A. Very early on I had the idea to mirror the structure of the music in the text itself. I liked the idea for several reasons, because it was a way of injecting the music directly into the book and, on a more superficial level, using the lyrical names of movements like sarabande and gavotte as chapter titles. It also served as a sort of narrative GPS for me in the writing of the book. Having never written a book before it was a daunting project. But knowing there would be an extremely effervescent third prelude following the sad second suite, to take one example, helped me see the narrative light at the end of the tunnel. Take the prelude of the second suite. It sounds sufficiently tragic to me that as I started to follow Bach’s life it seemed clear that the biographical event most likely to dovetail the music at that point in time was the death of his wife.
But there was a downside to this attempt at following the music, which was that I was trying to fit the narrative pieces into a vast musical mosaic, trying to make the story melancholic when the music suggested as much, and so on. I pulled my hair out a fair bit over this. Ultimately I relaxed the symmetry in order to complete the book. And when a publisher accepted the finished manuscript that’s one of the things my editor focused on – urging me to relax this overly rigid attempt to make the words mirror the music. There were even discussions about whether I should drop the musical structure of the book altogether. At one point I did drop the preludes and gigues etc. from the text in order to focus on narrative flow. But I knew I would put that structure back in so I never lost sight of the musical template. It became less of a straitjacket in the editing process.

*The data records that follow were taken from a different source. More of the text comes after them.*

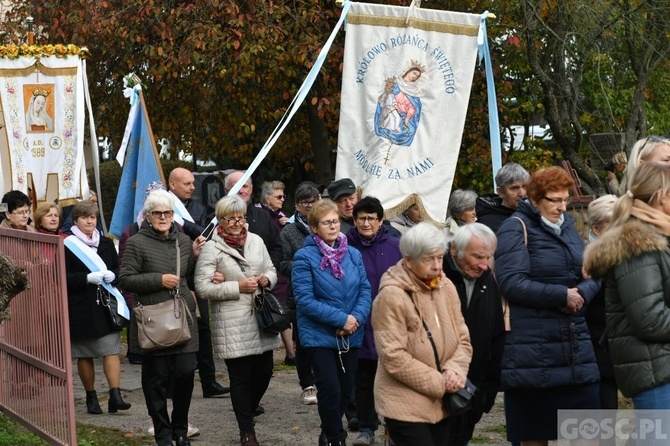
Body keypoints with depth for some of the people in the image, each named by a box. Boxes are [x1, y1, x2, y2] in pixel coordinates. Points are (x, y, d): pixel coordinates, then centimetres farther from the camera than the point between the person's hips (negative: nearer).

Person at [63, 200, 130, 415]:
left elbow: (119, 270, 16)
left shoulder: (106, 243, 12)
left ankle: (115, 395, -11)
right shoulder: (67, 245, -3)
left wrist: (112, 275, -6)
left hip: (106, 306, 3)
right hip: (80, 309, -3)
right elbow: (63, 277, -9)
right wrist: (87, 278, -20)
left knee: (112, 350, -7)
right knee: (84, 355, 6)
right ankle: (91, 396, 17)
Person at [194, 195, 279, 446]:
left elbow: (271, 270, 18)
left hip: (260, 317, 5)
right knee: (240, 377, 1)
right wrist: (238, 287, -17)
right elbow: (202, 287, -12)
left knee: (264, 371, 9)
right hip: (232, 324, -5)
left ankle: (247, 412, 35)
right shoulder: (212, 248, -6)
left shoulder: (256, 241, 9)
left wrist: (266, 279, -5)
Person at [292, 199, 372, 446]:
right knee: (331, 390, -8)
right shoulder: (304, 257, -11)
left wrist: (357, 318, -16)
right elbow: (305, 300, -17)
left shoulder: (353, 254, 4)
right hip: (320, 335, -5)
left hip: (351, 336, 5)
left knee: (346, 389, 12)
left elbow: (365, 289, 3)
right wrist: (341, 319, -20)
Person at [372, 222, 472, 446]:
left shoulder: (446, 287, 7)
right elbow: (393, 358, -18)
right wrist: (439, 383, -15)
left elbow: (463, 339, 10)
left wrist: (454, 370, -11)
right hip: (406, 407, -7)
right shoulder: (391, 296, -15)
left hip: (441, 404, 7)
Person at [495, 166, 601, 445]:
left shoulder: (568, 226, 17)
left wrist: (581, 294, -8)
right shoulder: (516, 228, -5)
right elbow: (511, 282, -16)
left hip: (575, 343, 6)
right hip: (532, 350, -6)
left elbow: (591, 275, 15)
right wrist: (562, 296, -14)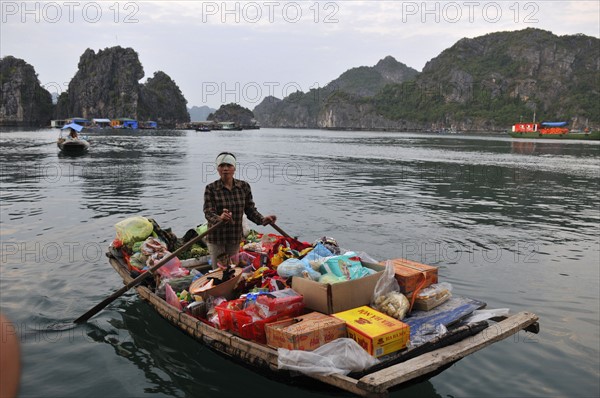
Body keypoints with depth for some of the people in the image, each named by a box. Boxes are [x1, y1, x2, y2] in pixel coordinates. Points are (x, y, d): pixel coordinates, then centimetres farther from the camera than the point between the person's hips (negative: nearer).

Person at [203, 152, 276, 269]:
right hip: (216, 237, -3)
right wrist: (220, 218, -40)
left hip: (235, 237, 3)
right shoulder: (211, 188, -11)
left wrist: (262, 219, -19)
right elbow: (208, 213, -18)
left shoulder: (244, 186, -2)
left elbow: (250, 209, 0)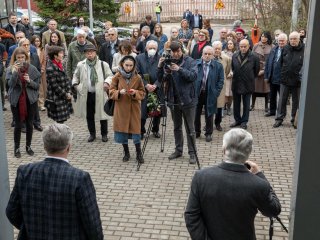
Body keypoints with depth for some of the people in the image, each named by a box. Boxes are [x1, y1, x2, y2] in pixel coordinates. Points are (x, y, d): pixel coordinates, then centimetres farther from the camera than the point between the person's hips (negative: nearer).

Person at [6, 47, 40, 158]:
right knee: (18, 125, 3)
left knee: (29, 124, 10)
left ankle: (28, 146, 25)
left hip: (30, 100, 1)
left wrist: (29, 81, -18)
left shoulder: (32, 68, -2)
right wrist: (14, 72, -30)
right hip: (16, 100, -1)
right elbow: (10, 84, -18)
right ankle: (17, 148, 17)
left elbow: (37, 85, 1)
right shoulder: (11, 69, -5)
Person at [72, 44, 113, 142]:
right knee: (89, 116, 11)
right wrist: (75, 85, 3)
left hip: (100, 94, -2)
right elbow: (76, 76, 18)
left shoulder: (103, 64, -2)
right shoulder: (80, 65, 4)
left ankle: (104, 134, 23)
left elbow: (110, 76, 4)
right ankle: (92, 134, 27)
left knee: (102, 115, 6)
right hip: (86, 94, 2)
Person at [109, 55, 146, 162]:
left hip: (134, 108, -1)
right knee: (122, 130, 7)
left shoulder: (137, 77, -2)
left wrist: (135, 93, -17)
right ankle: (126, 153, 24)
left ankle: (139, 154, 14)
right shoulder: (117, 76, -3)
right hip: (121, 108, 1)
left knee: (136, 130, -1)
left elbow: (142, 93, 3)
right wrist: (119, 92, -20)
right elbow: (111, 92, -1)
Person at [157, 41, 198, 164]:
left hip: (187, 100, -4)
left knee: (190, 129, 2)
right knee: (177, 127, 16)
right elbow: (161, 79, -2)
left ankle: (192, 153, 11)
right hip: (174, 100, 4)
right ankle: (178, 150, 28)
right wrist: (160, 67, -19)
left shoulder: (190, 61, -6)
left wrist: (179, 69, -32)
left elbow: (193, 76, -20)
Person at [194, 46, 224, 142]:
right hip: (197, 93, 1)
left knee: (209, 114, 8)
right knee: (196, 114, 11)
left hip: (210, 94, -1)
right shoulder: (195, 64, -2)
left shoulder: (218, 66, -2)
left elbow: (220, 81, 0)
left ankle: (209, 133, 22)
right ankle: (196, 132, 28)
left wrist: (216, 93, -8)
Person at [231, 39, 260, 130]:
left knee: (246, 104, 7)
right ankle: (237, 120, 26)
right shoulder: (234, 56, 0)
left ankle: (244, 121, 18)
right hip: (236, 84, 3)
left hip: (247, 84, -3)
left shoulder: (254, 57, -10)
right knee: (236, 103, 12)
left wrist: (250, 78, 7)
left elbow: (256, 70, 2)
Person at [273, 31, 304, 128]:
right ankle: (279, 119, 17)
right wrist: (281, 74, 5)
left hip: (297, 81, -2)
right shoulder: (285, 49, 2)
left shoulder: (304, 50, -8)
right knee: (282, 100, 7)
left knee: (296, 101, 10)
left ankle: (294, 119, 24)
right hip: (285, 79, 2)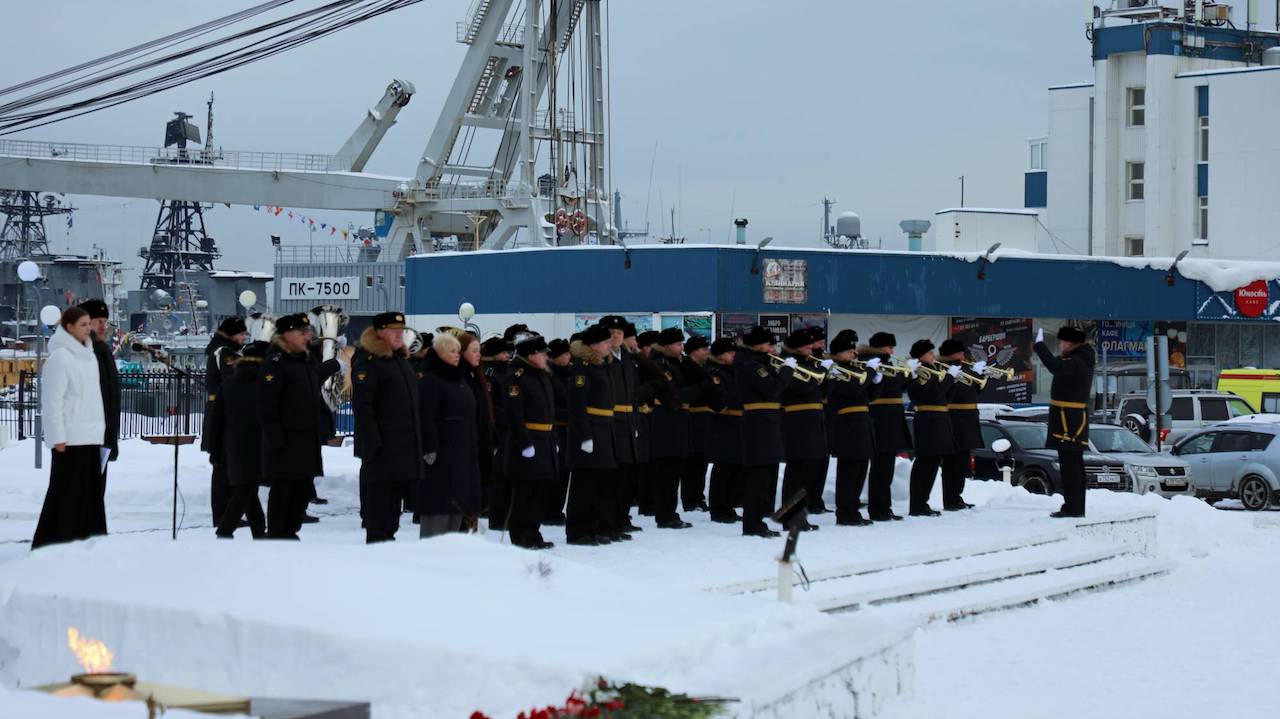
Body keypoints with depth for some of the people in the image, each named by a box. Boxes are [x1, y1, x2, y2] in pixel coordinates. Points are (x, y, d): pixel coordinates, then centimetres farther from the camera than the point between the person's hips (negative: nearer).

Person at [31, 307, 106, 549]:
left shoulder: (88, 356, 15)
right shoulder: (59, 357, -10)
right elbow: (52, 400, -14)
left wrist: (101, 427, 17)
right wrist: (58, 437, -17)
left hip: (91, 437, 8)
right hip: (71, 438, -8)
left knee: (92, 491, 8)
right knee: (67, 493, -6)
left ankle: (88, 541, 12)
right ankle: (52, 545, -2)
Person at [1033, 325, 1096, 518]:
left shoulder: (1076, 362, -17)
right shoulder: (1082, 361, 16)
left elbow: (1056, 367, -35)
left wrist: (1039, 345, -28)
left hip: (1069, 420, -11)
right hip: (1076, 418, 11)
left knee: (1070, 464, -10)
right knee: (1073, 464, 15)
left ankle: (1073, 507, -11)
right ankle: (1076, 507, 22)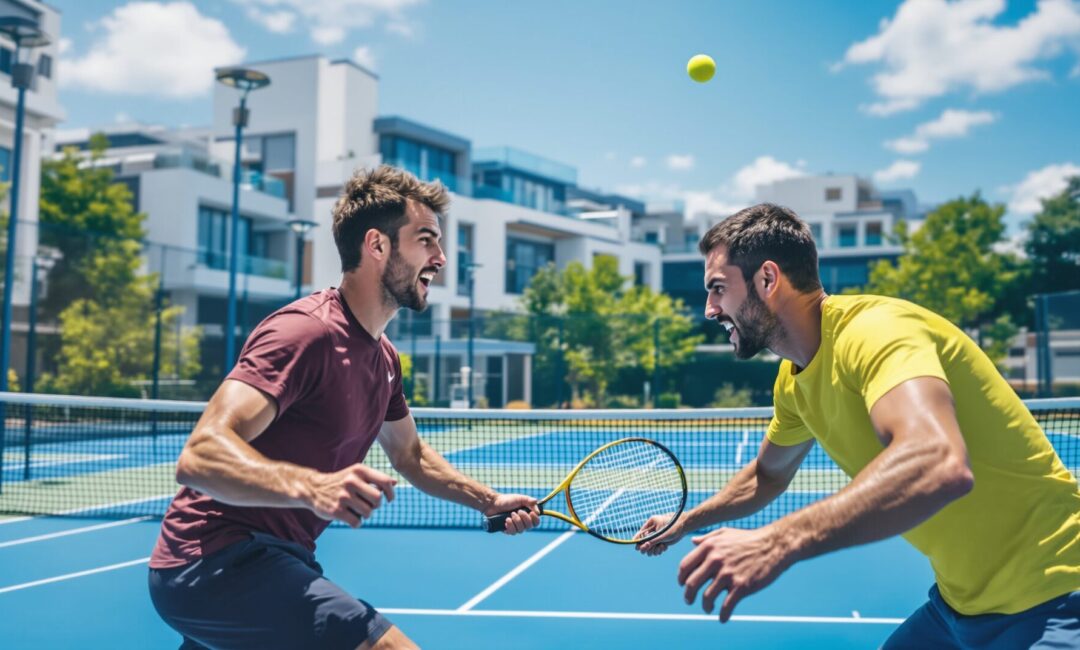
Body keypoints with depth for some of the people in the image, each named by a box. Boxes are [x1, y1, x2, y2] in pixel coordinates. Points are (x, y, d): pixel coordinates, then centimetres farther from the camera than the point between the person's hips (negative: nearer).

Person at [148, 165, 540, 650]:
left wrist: (489, 500, 17)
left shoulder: (382, 357, 10)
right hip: (220, 560, -10)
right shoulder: (306, 331, -21)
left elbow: (410, 455, 26)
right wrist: (312, 487, -46)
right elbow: (198, 456, -31)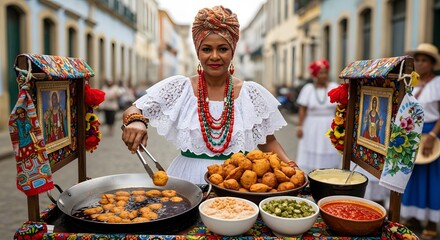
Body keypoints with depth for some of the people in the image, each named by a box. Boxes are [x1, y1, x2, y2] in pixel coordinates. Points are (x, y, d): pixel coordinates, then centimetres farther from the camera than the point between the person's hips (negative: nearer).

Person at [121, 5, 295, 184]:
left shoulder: (253, 93, 2)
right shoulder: (177, 88, 0)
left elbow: (268, 142, 10)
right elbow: (132, 112, -1)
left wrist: (290, 167, -6)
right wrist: (135, 121, -24)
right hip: (188, 178, -1)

Otherwise the book evolved in a quite an organic way that reflected my own research. I tended to research it one suite at a time, writing it more or less one suite at a time, so that when I made to Suite No. 5, for example, I was consumed with finding out what the relation of the lute suite to the cello suite is (Bach composed a version of the first cello suite for lute – BWV995); who this mysterious Monsieur Schouster might have been (dedicatee of the lute suite); which led me to what was going on in Saxony and the capital of Dresden in Bach’s day; the mind-blowingly minimalist sarabande of that suite; the solo cello works of the Italian cellist Gabrielli; and the notion that Bach’s music can be played with artistic impunity if not total charm on absolutely any instrument. So the music itself very much guided me and spurred me on.